START LISTED RECORDS
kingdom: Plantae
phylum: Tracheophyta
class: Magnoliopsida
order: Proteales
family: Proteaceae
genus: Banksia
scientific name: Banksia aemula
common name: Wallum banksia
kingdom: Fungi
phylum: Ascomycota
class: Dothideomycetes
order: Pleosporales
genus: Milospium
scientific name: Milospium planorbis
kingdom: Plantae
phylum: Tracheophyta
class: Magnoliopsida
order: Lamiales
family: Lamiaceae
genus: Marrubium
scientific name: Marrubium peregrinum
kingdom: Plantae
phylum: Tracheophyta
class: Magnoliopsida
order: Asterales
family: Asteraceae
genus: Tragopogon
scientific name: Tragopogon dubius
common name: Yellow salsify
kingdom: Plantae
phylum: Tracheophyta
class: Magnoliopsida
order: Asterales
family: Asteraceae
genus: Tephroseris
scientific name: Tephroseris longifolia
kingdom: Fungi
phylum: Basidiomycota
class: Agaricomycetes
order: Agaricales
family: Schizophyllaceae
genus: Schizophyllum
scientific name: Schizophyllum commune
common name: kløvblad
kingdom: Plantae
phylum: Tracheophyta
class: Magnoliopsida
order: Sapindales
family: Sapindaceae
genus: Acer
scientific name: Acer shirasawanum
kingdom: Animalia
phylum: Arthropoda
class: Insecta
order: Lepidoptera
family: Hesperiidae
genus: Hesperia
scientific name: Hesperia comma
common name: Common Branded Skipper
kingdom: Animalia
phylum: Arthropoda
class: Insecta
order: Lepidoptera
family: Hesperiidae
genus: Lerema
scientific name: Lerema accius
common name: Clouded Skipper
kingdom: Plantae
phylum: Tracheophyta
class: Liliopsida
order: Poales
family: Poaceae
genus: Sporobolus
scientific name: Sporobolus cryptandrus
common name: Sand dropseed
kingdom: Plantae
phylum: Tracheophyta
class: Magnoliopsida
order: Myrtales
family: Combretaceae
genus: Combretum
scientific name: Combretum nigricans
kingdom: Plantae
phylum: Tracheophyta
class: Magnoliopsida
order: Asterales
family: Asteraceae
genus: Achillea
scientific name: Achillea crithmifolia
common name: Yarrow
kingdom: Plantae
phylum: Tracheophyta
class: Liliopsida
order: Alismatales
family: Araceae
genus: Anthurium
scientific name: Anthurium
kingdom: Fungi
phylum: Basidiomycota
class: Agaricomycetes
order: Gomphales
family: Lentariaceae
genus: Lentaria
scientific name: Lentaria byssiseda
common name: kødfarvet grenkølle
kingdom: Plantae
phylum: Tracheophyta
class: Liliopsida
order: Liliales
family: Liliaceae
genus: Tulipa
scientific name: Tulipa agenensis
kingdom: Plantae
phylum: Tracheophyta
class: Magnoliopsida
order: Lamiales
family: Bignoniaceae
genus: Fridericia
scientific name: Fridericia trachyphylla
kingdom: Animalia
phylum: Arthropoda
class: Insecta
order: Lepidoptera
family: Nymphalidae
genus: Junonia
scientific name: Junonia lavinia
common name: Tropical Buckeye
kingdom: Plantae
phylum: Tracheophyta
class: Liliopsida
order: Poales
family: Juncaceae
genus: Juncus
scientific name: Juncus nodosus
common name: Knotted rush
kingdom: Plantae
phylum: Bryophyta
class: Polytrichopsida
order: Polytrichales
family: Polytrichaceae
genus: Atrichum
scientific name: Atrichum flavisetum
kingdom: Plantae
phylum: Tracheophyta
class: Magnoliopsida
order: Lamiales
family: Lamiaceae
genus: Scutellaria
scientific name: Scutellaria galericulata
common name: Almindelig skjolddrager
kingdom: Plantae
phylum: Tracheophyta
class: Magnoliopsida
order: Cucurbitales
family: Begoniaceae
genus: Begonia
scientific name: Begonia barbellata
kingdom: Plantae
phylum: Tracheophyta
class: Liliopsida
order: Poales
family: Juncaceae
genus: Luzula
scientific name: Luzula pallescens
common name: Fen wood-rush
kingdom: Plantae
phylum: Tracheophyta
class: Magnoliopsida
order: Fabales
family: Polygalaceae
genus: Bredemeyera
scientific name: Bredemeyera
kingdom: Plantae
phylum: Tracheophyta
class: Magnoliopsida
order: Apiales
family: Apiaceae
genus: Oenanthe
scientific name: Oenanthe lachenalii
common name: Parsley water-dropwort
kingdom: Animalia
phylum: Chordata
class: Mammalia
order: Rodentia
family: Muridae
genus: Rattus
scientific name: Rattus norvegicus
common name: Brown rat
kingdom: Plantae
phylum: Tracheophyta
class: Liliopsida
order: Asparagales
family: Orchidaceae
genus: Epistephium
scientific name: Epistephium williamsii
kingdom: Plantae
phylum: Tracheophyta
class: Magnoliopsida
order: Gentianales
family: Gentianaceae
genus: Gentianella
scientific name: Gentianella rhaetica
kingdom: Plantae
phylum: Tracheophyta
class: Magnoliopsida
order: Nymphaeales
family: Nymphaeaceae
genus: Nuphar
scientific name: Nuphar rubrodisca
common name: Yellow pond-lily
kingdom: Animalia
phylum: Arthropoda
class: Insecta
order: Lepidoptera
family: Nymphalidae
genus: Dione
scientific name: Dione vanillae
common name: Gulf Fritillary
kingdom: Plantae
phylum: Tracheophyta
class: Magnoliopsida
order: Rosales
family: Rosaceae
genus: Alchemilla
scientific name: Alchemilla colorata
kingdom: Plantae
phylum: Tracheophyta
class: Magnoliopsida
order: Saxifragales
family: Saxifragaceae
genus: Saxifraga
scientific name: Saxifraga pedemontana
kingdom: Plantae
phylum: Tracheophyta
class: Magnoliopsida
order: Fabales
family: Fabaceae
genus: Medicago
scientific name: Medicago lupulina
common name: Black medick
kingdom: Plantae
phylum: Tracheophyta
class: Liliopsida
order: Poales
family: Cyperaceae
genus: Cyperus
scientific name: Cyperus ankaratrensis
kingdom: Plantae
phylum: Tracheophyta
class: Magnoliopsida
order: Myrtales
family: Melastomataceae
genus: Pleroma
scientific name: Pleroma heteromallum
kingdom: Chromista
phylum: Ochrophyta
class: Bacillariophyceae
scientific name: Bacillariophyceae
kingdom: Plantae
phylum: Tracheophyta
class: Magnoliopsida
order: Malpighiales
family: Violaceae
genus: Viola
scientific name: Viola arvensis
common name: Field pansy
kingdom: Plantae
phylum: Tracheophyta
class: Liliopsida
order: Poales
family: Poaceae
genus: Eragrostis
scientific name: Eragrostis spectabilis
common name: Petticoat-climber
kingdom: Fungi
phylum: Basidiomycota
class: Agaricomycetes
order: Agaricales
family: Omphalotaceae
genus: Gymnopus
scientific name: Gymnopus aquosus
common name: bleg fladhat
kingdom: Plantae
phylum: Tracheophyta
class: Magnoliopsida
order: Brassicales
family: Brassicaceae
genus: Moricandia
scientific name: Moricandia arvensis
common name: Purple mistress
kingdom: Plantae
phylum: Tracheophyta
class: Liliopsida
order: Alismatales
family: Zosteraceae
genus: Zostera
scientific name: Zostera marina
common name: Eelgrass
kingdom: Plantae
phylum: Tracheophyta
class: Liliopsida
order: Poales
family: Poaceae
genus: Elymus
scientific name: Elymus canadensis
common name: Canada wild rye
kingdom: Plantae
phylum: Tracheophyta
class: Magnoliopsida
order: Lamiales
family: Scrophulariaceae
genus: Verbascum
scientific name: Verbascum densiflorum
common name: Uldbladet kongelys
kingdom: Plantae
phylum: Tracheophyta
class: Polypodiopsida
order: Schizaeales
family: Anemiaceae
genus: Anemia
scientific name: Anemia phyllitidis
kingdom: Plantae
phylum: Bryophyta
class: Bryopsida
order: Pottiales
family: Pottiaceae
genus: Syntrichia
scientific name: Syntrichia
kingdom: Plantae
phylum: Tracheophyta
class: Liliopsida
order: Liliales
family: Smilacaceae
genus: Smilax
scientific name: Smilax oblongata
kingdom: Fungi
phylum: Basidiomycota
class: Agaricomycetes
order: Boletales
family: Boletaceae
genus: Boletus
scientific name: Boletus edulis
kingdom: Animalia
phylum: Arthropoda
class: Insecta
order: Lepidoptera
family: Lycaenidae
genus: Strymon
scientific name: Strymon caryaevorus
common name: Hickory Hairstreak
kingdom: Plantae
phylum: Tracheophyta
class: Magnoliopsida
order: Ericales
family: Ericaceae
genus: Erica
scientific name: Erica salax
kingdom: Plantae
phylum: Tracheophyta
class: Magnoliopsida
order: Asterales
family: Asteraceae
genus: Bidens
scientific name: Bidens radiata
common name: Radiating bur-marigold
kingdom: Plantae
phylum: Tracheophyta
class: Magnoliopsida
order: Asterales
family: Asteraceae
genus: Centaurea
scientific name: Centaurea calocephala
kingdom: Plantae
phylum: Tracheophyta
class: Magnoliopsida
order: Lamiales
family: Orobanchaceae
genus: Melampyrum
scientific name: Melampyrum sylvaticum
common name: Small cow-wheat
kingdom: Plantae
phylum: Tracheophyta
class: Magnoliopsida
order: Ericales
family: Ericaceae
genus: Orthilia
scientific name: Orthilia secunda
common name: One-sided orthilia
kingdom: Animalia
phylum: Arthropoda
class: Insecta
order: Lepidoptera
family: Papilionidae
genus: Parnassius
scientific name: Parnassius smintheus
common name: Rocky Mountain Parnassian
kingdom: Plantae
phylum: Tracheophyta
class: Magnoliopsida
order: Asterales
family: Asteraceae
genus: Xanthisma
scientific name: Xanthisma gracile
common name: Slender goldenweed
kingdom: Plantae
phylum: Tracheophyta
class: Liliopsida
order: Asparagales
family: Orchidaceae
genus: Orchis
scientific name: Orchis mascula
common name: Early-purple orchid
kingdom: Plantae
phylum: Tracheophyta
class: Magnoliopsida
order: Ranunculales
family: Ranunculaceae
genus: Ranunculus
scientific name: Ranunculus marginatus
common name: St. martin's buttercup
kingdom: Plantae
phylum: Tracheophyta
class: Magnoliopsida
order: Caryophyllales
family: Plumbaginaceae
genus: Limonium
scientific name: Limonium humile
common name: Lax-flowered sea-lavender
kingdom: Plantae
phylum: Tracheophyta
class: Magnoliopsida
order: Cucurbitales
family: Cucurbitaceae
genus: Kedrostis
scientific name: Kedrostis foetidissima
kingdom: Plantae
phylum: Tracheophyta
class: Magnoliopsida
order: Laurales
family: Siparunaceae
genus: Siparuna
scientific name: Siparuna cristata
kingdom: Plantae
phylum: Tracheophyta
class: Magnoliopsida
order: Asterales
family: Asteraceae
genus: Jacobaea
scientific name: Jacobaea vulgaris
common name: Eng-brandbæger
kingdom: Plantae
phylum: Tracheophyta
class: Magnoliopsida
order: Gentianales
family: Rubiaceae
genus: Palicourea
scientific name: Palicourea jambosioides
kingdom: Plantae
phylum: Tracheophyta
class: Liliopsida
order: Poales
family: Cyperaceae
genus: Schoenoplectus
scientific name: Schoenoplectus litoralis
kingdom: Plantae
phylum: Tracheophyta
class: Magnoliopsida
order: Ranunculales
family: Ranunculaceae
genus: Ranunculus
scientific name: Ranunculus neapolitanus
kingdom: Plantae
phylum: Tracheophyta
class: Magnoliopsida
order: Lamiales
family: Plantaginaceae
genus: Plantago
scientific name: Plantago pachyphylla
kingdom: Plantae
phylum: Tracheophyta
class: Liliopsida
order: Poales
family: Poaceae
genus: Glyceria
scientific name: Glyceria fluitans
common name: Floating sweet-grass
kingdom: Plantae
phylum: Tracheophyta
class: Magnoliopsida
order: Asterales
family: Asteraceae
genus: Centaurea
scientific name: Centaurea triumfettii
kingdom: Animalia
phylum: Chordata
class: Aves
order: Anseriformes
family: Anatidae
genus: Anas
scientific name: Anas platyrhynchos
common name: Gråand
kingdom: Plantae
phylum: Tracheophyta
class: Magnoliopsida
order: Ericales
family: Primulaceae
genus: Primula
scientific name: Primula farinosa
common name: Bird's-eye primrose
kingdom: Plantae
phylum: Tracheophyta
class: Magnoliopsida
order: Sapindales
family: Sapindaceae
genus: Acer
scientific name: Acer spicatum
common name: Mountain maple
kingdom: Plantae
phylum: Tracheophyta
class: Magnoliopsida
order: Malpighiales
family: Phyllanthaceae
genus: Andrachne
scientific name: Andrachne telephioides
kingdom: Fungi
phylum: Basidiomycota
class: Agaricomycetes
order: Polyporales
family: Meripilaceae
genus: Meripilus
END LISTED RECORDS
= CHALLENGE =
Write out the material word for word from its first line through the line containing "scientific name: Lentaria byssiseda", including that line.

= RESPONSE BELOW =
kingdom: Plantae
phylum: Tracheophyta
class: Magnoliopsida
order: Proteales
family: Proteaceae
genus: Banksia
scientific name: Banksia aemula
common name: Wallum banksia
kingdom: Fungi
phylum: Ascomycota
class: Dothideomycetes
order: Pleosporales
genus: Milospium
scientific name: Milospium planorbis
kingdom: Plantae
phylum: Tracheophyta
class: Magnoliopsida
order: Lamiales
family: Lamiaceae
genus: Marrubium
scientific name: Marrubium peregrinum
kingdom: Plantae
phylum: Tracheophyta
class: Magnoliopsida
order: Asterales
family: Asteraceae
genus: Tragopogon
scientific name: Tragopogon dubius
common name: Yellow salsify
kingdom: Plantae
phylum: Tracheophyta
class: Magnoliopsida
order: Asterales
family: Asteraceae
genus: Tephroseris
scientific name: Tephroseris longifolia
kingdom: Fungi
phylum: Basidiomycota
class: Agaricomycetes
order: Agaricales
family: Schizophyllaceae
genus: Schizophyllum
scientific name: Schizophyllum commune
common name: kløvblad
kingdom: Plantae
phylum: Tracheophyta
class: Magnoliopsida
order: Sapindales
family: Sapindaceae
genus: Acer
scientific name: Acer shirasawanum
kingdom: Animalia
phylum: Arthropoda
class: Insecta
order: Lepidoptera
family: Hesperiidae
genus: Hesperia
scientific name: Hesperia comma
common name: Common Branded Skipper
kingdom: Animalia
phylum: Arthropoda
class: Insecta
order: Lepidoptera
family: Hesperiidae
genus: Lerema
scientific name: Lerema accius
common name: Clouded Skipper
kingdom: Plantae
phylum: Tracheophyta
class: Liliopsida
order: Poales
family: Poaceae
genus: Sporobolus
scientific name: Sporobolus cryptandrus
common name: Sand dropseed
kingdom: Plantae
phylum: Tracheophyta
class: Magnoliopsida
order: Myrtales
family: Combretaceae
genus: Combretum
scientific name: Combretum nigricans
kingdom: Plantae
phylum: Tracheophyta
class: Magnoliopsida
order: Asterales
family: Asteraceae
genus: Achillea
scientific name: Achillea crithmifolia
common name: Yarrow
kingdom: Plantae
phylum: Tracheophyta
class: Liliopsida
order: Alismatales
family: Araceae
genus: Anthurium
scientific name: Anthurium
kingdom: Fungi
phylum: Basidiomycota
class: Agaricomycetes
order: Gomphales
family: Lentariaceae
genus: Lentaria
scientific name: Lentaria byssiseda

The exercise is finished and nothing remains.